# [Requirement]
Turn the listing below into a numbered list, starting with the line containing "reglas adecuadas para" and going on through the line containing "están avanzando con", both included. Leave out any blank lines.

--------

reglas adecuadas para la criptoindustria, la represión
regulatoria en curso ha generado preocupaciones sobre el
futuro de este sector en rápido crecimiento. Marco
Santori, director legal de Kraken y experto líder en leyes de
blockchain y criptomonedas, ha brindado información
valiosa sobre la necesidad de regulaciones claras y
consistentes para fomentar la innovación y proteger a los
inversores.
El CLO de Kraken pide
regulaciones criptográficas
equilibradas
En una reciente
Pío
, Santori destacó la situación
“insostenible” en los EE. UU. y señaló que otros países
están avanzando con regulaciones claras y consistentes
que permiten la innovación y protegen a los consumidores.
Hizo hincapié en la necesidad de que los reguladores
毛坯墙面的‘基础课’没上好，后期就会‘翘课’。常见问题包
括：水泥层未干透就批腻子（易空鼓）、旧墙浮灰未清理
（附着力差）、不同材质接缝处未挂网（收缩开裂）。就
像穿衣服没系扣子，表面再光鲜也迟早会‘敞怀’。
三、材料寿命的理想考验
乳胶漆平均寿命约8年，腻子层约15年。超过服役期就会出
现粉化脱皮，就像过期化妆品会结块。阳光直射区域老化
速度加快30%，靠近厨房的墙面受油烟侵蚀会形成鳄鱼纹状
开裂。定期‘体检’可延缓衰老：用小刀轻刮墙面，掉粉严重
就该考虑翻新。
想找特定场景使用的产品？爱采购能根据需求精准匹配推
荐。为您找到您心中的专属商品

--------

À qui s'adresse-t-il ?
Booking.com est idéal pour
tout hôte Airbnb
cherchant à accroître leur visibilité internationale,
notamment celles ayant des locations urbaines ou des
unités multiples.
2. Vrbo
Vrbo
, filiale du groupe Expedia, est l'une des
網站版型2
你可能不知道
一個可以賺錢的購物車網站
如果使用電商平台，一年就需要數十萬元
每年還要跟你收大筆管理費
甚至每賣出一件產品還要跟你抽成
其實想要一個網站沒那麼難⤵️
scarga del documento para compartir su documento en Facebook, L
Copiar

--------

# [Response for this exercise]
1. reglas adecuadas para la criptoindustria, la represión
2. regulatoria en curso ha generado preocupaciones sobre el
3. futuro de este sector en rápido crecimiento. Marco
4. Santori, director legal de Kraken y experto líder en leyes de
5. blockchain y criptomonedas, ha brindado información
6. valiosa sobre la necesidad de regulaciones claras y
7. consistentes para fomentar la innovación y proteger a los
8. inversores.
9. El CLO de Kraken pide
10. regulaciones criptográficas
11. equilibradas
12. En una reciente
13. Pío
14. , Santori destacó la situación
15. “insostenible” en los EE. UU. y señaló que otros países
16. están avanzando con regulaciones claras y consistentes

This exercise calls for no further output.